Liderlik, geliştirilebilir ancak doğuştan gelen ve ilk çocukluktan itibaren oluşturulan kişilik özellikleri ile oluşturulan insanlara özgü bir yetenektir.

Lider, bulunduğu çevreye yarar sağlayan, çevreyi yönetebilmek için sorumluluğunu zekâ, bilgi, birikim ve deneyimler ile harmanlayabilen kişilere denir. Atanmış ya da seçilmiş olsun, belli bir topluluğa hükmeden herkes lider değildir.

Lider:

Sürekli sorumluluk alır. Başkalarına karşı hırsları, fesatlıkları olmaz. Bencil görülmelerine rağmen “biz” odaklıdır. Güç, bilgi, becerileri ve yeteneklerini kendisi için değil, çevresi için kullanır. Kişilerle uğraşmaz. İletişim yetenekleri güçlüdür. Sabırlı, tutarlı ve pozitiftirler.

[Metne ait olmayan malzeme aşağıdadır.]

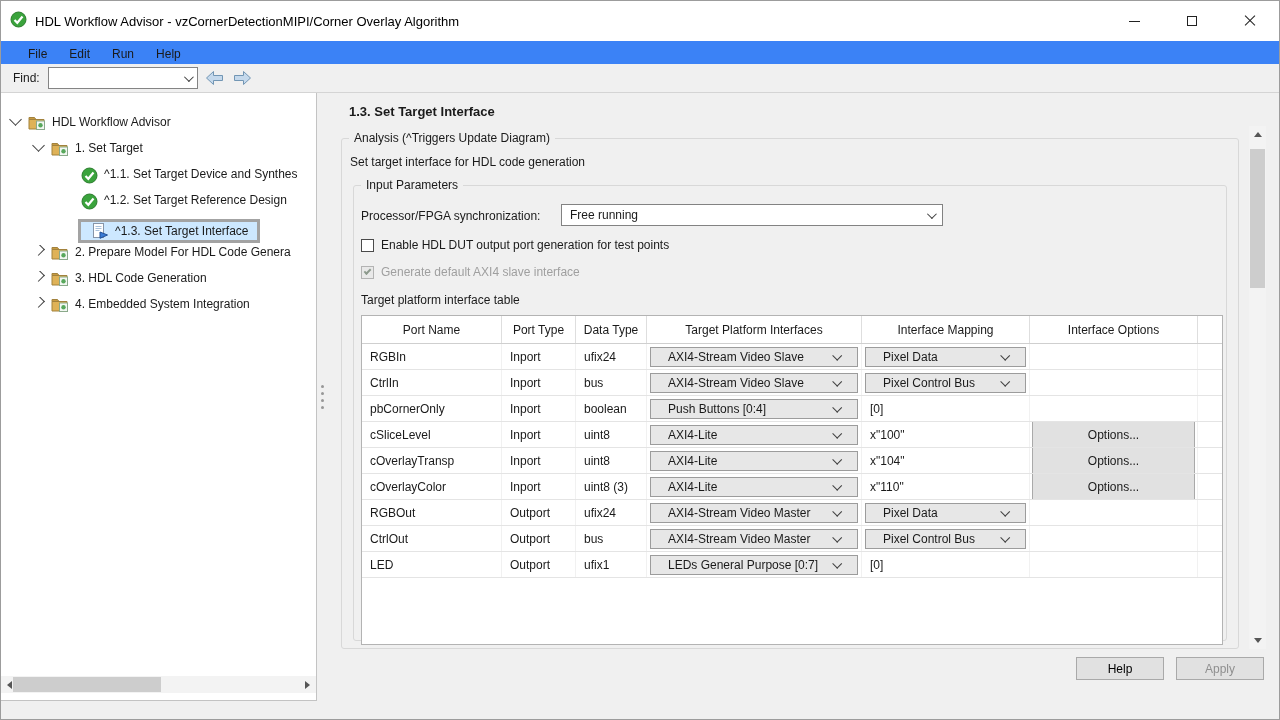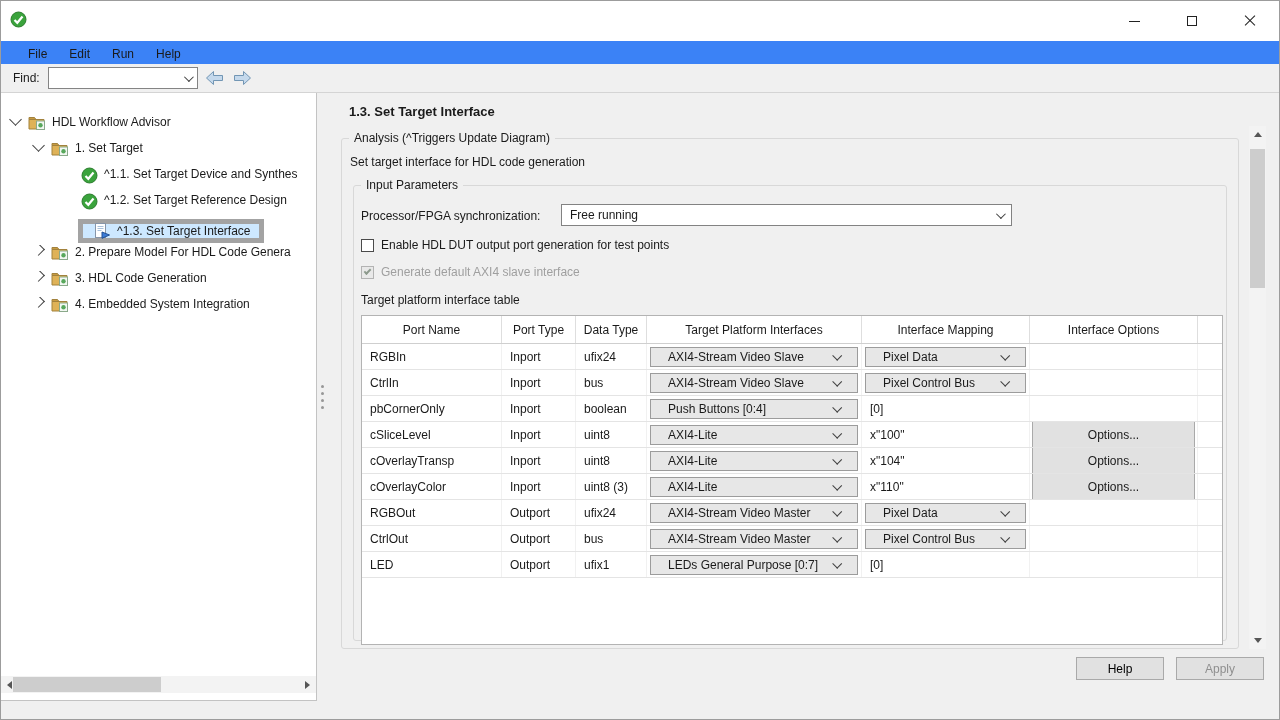"HDL Workflow Advisor -" span.title-text { html: none -> <span>HDL Workflow Advisor - vzCornerDetectionMIPI/Corner Overlay Algorithm</span> }
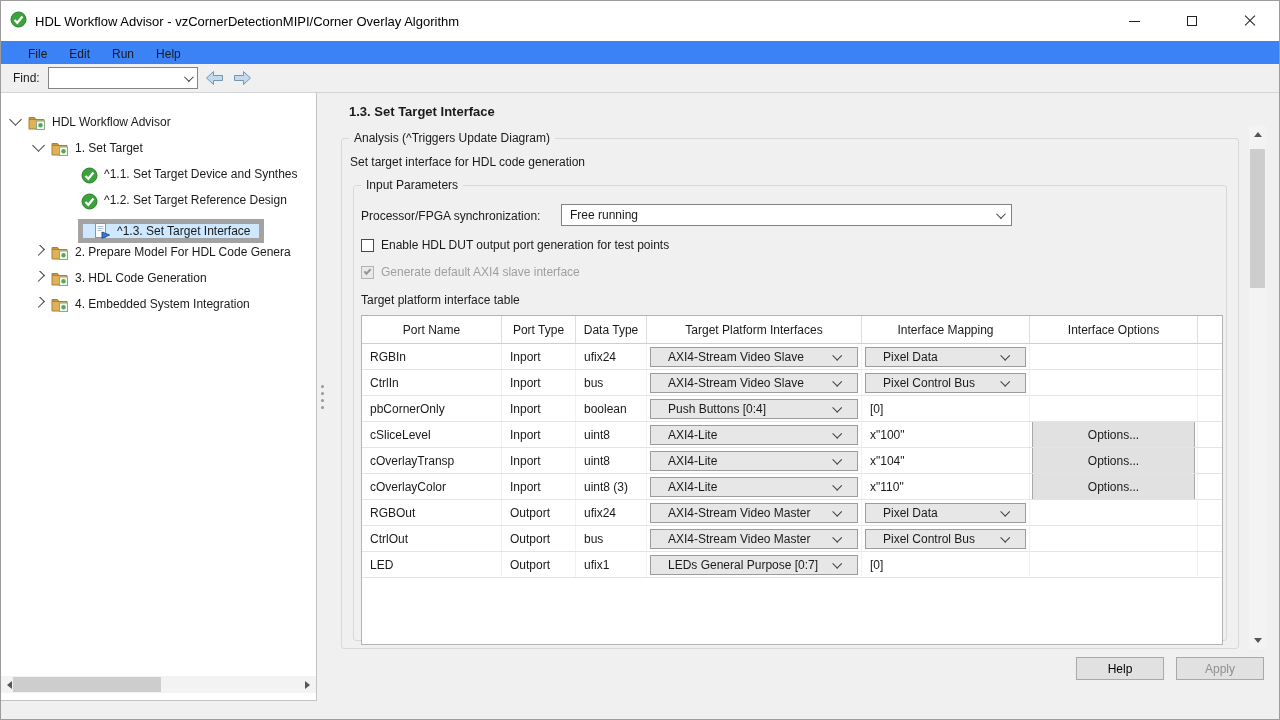"Free running" .sync-combo { width: 451px -> 382px }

Vizyon ve misyon sahibidir. Otoriteye bağlı değildir. Yenilikçi, gelişimci, özgün düşüncelere sahiptir. Gelişmelere bütünsel bakabilme becerisine sahiptir. Amaç, araç ve sonuçları doğru ve tarafsız değerlendirir. Doğru sonuçları paydaşlarıyla paylaşır. Uzun süreli hedefler koyar.

Mantıklıdır. Problem çözme yetenekleri gelişmiştir. Problemler karşısında bahaneler üretmez. Başkalarını engel ya da hedef göstermez, suçlamaz. Doğru zamanlarda doğru kararlar verir. Soğukkanlılıkla çözüm üretir.

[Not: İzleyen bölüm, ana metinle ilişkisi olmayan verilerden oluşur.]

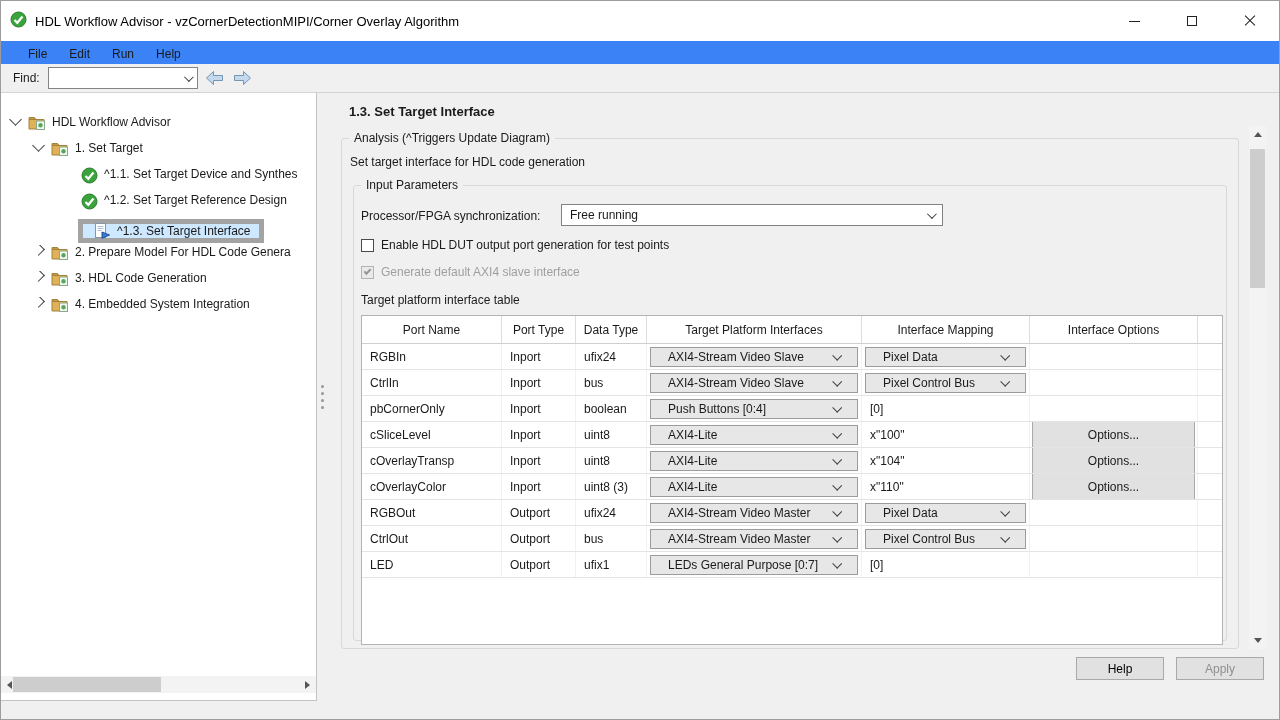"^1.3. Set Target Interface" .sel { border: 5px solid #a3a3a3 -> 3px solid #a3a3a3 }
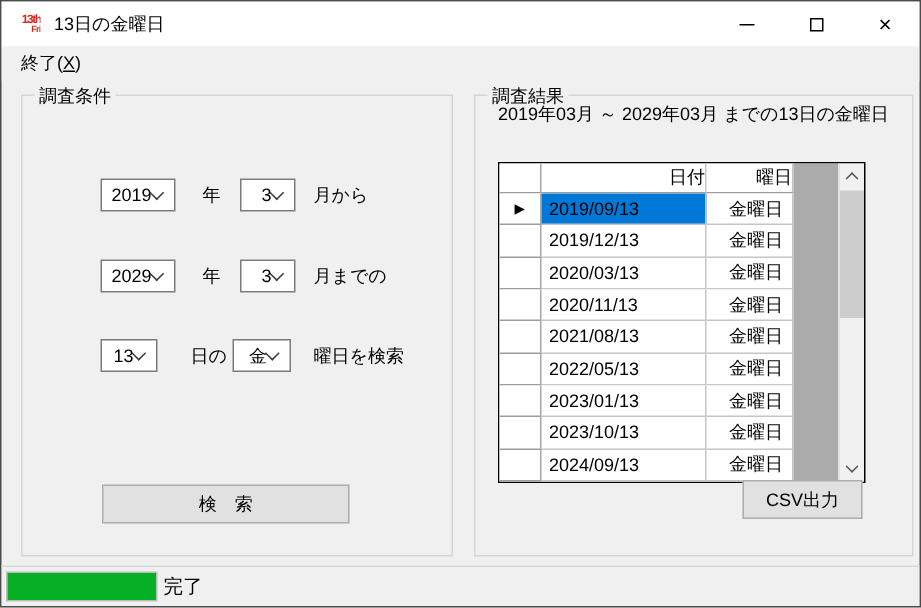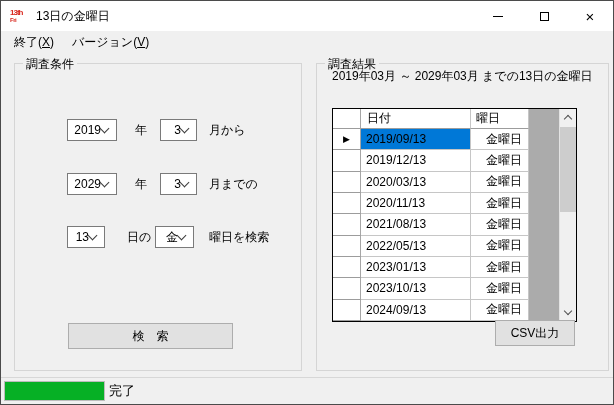"13th" .app-icon { align-items: flex-start -> flex-end }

Adalet duyguları gelişmiştir. Kararlı, dengeli ve açık sözlüdür. Yıkıcı değil, yapıcıdır. Gösterişten uzak ve alçak gönüllüdür. Sistemden çok insan odaklıdır. Düşüncelerini dayatmak yerine sorgular, herkes için doğru olanı bulmaya çalışır.

Kendinden emindir. Koordine etmeyi bilir. Yetkileri dağıtır, paylaşır ve güvenir. Olumsuz sonuçlarda sorumluluk üstlenir. Öz eleştiri yapar ve eleştirilere açıktır. Başka fikirlere daima açıktır ama temkini elden bırakmaz.

Öğrenme isteği süreklidir. Çok yönlü düşünür. Sorular sorar. Olaylara ve durumlara farklı bakış açıları getirir. Bu durum bazıları tarafından kabullenilemese de gerçekte güven ve hayranlık oluşturur. Güvenilirdir ve güven verir.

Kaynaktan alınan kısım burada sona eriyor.